* **WHAT YOU SHOULD DO**
Reproduce the entries from the line with "What is the average" up to and including the line with "Which series has", swapping every occurrence of "chart" for "graph" and leaving everything else unchanged. Omit the pictures from your answer.
╭─ EXTRACTED RECORDS
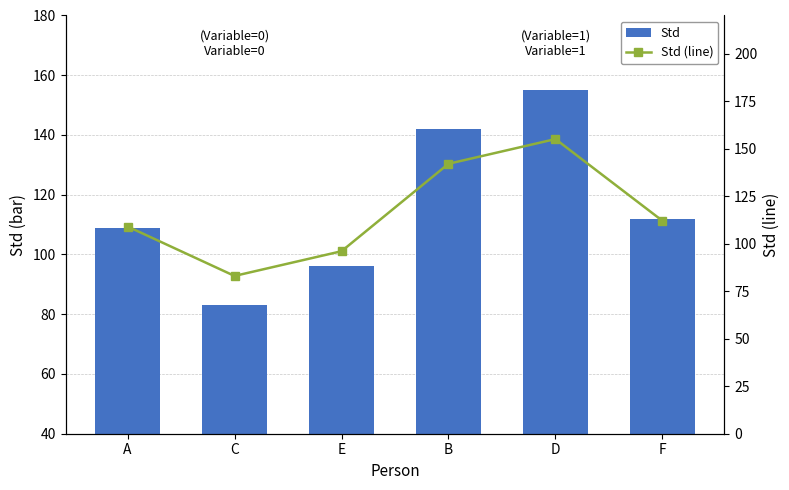

List the labels in order of Std value, smallest first.

C, E, A, F, B, D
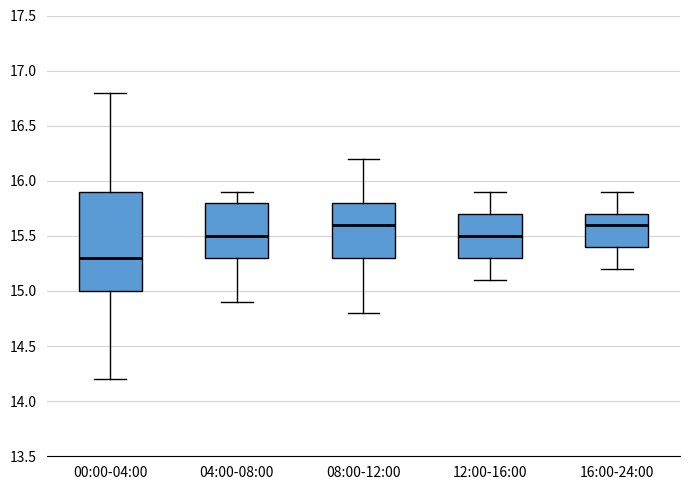

Where is the lower edge of the box for 00:00-04:00 on the y-axis? The values are not printed on the chart, so give them approximately, as read against the axis.

15.0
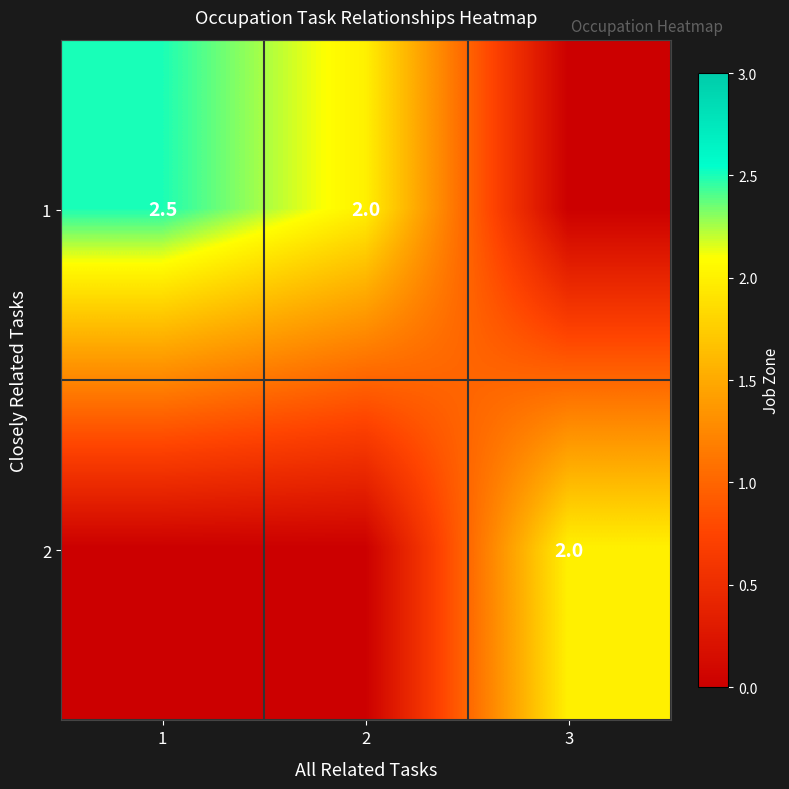

The value of 1 at 1 is 2.5. True or false?

True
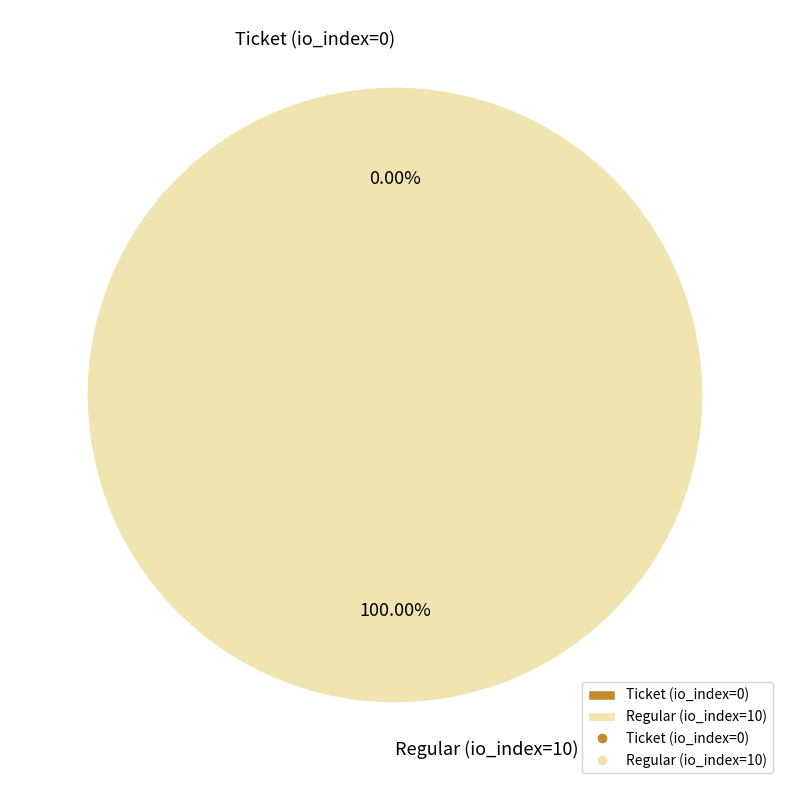

True or false: Ticket (io_index=0) accounts for 1% of the total.

False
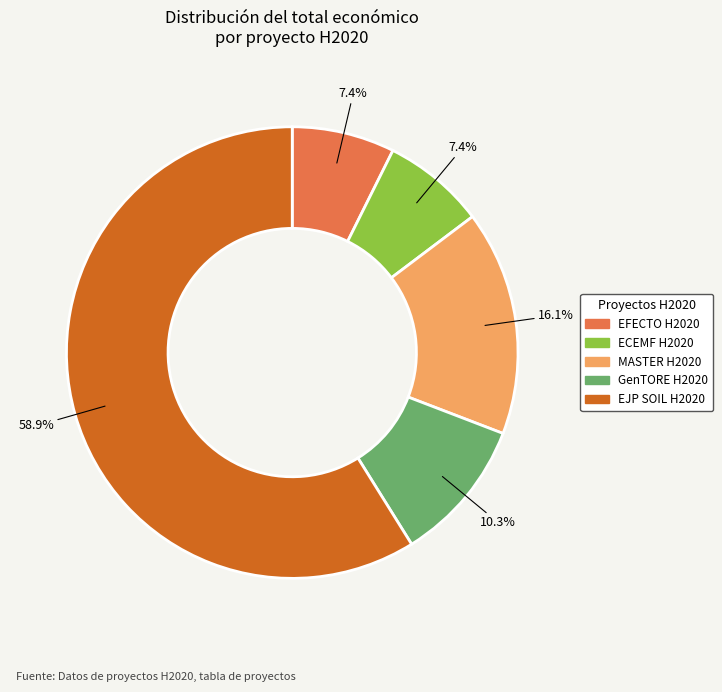

To the nearest percent, what is the difference between the EFECTO H2020 and GenTORE H2020 slice percentages?

3%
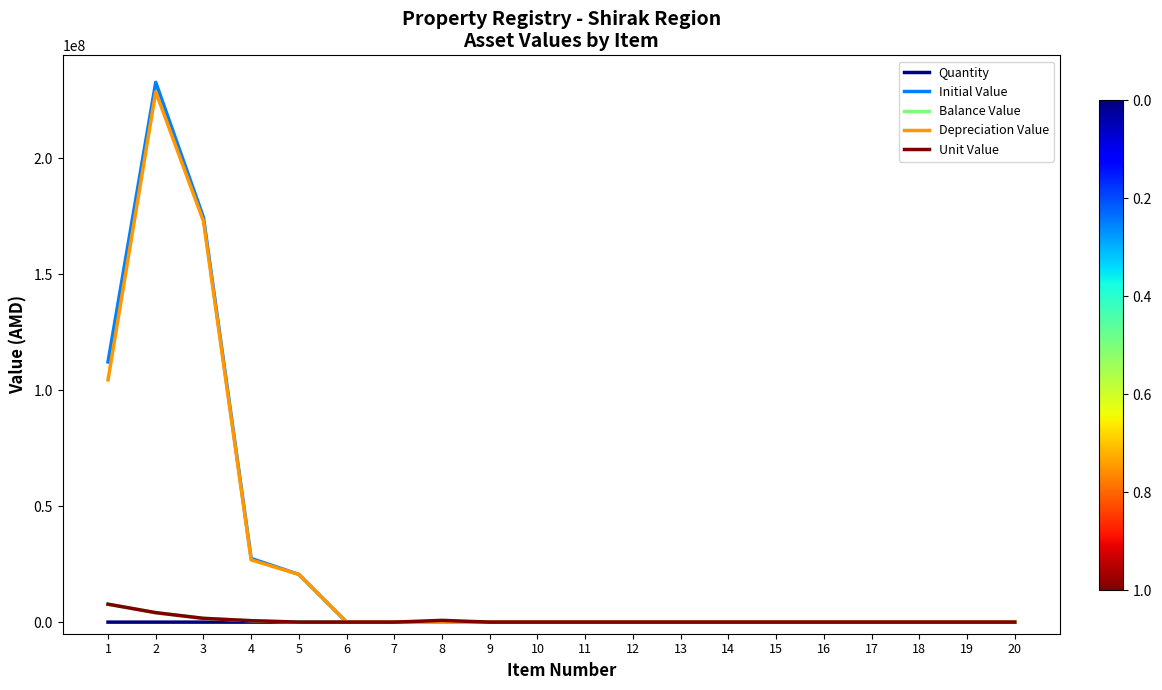

What is the average value of the Unit Value series?

741837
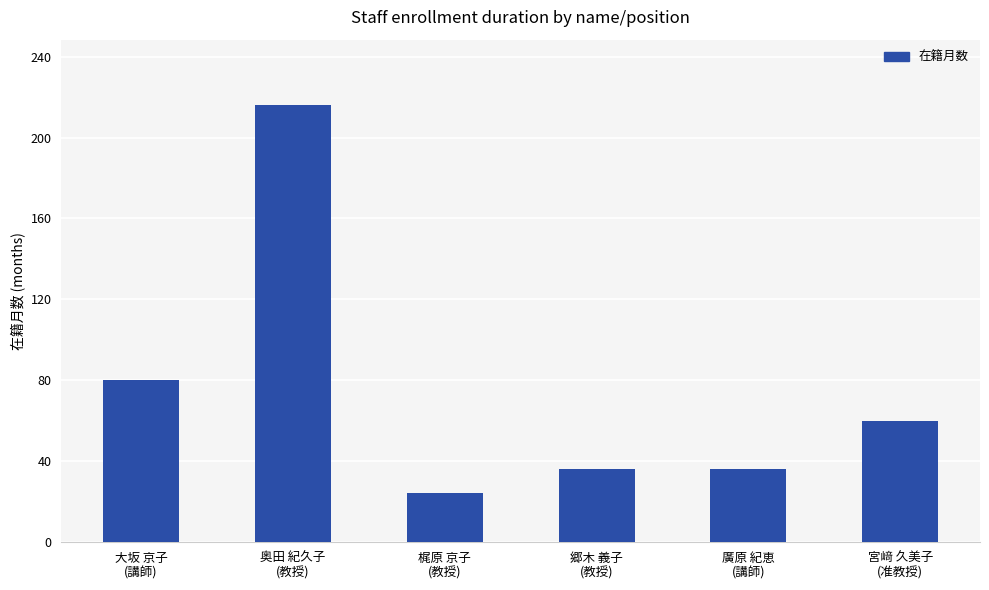

What is the minimum value shown in the chart?

24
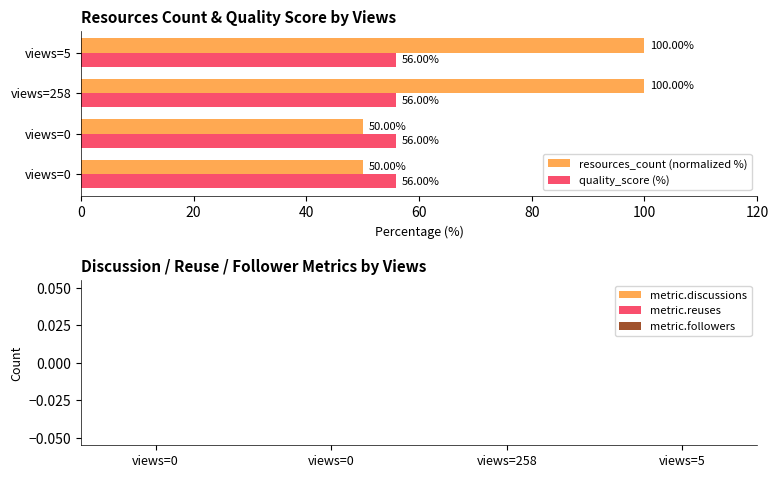

Rank the series by their maximum value, from highest to lowest.

resources_count (normalized %), quality_score (%)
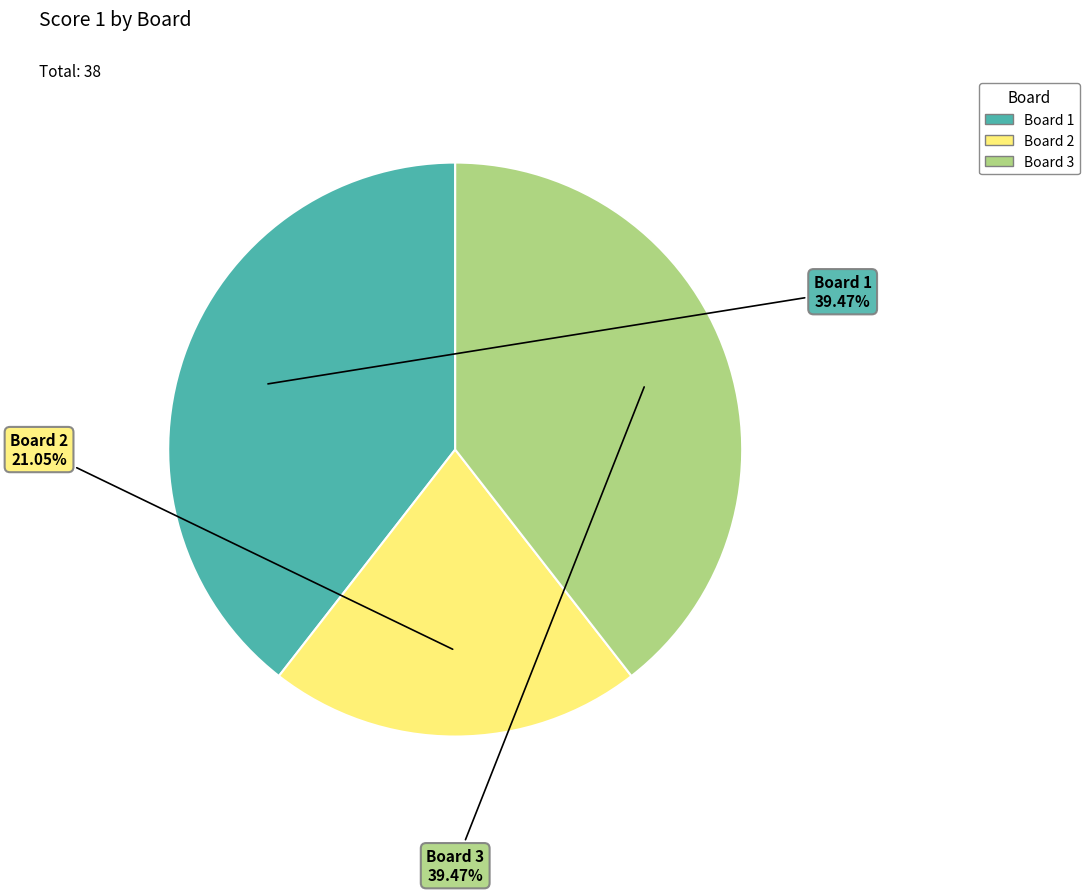

Do Board 3 and Board 1 together represent more than half of the pie?

Yes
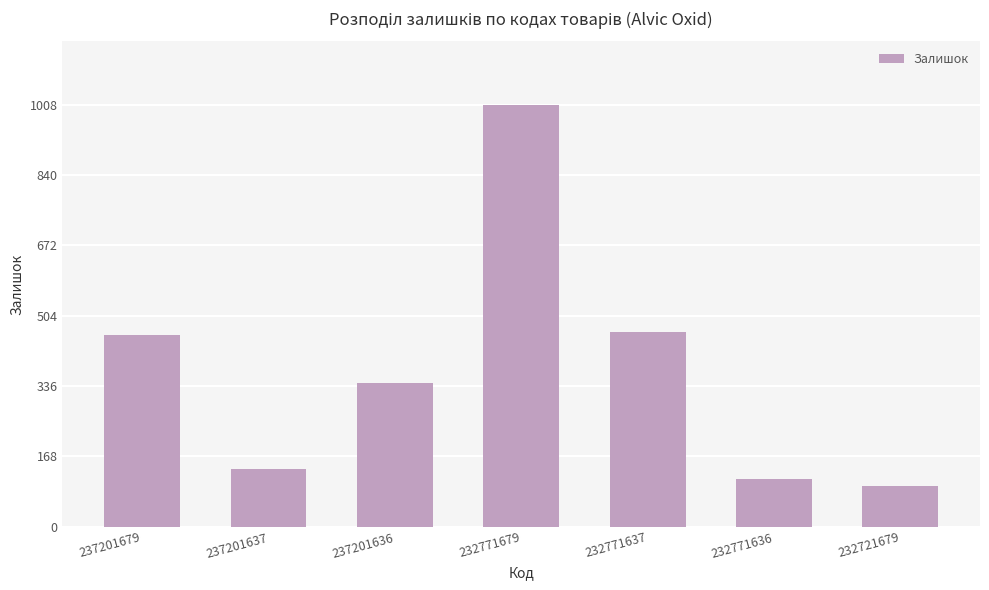

What is the sum of the values at 237201679 and 232771637?

923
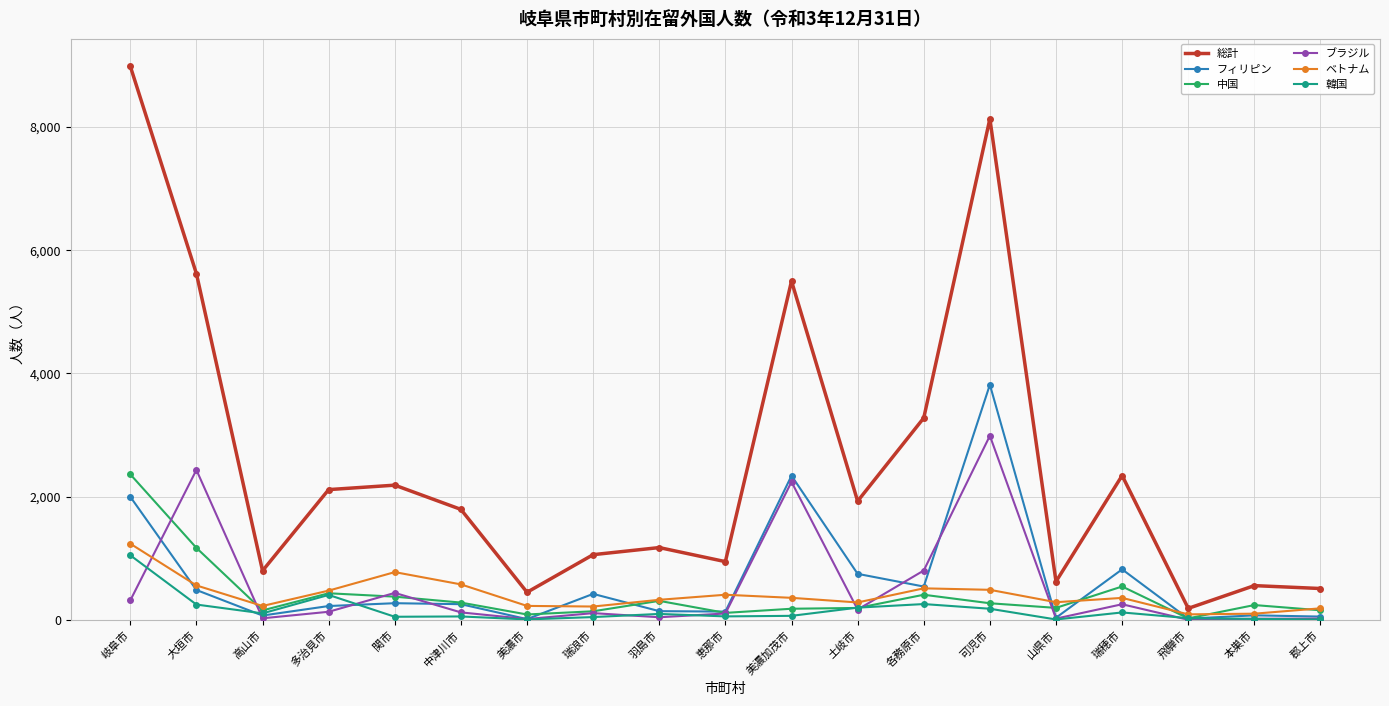

At which category does the chart reach its peak across all series?

岐阜市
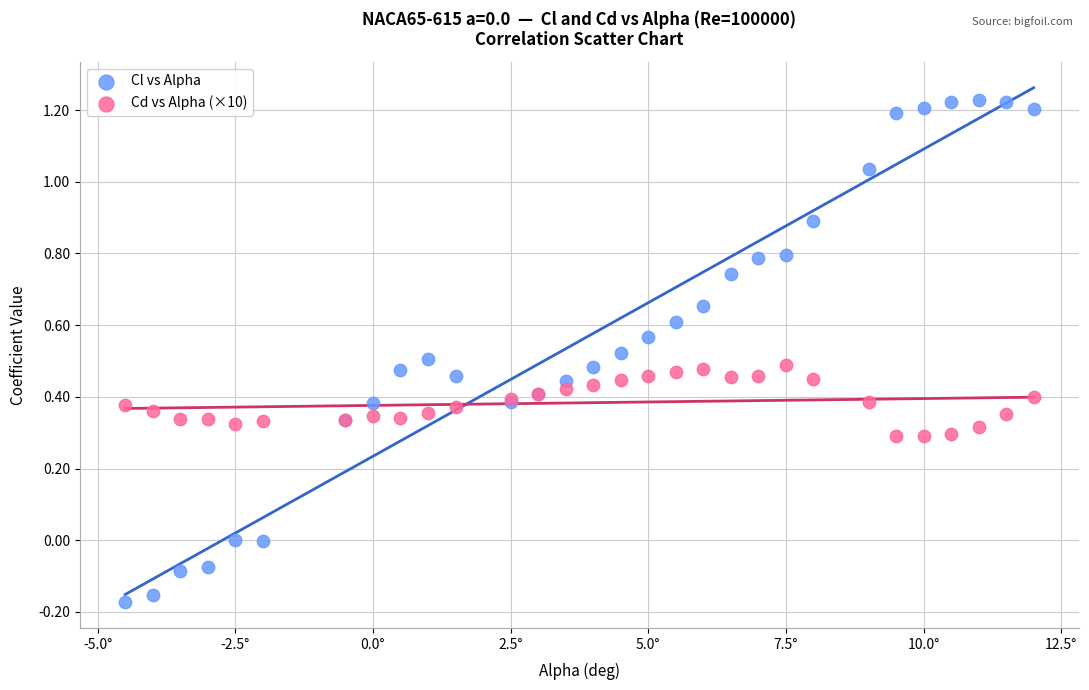

Which series has the largest Y range (max minus min)?

Cl vs Alpha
╰─
* **RESPONSE AREA**
What is the average value of the Unit Value series?

741837

What is the minimum value shown in the graph?

24

Rank the series by their maximum value, from highest to lowest.

resources_count (normalized %), quality_score (%)

Do Board 3 and Board 1 together represent more than half of the pie?

Yes

What is the sum of the values at 237201679 and 232771637?

923

At which category does the graph reach its peak across all series?

岐阜市

Which series has the largest Y range (max minus min)?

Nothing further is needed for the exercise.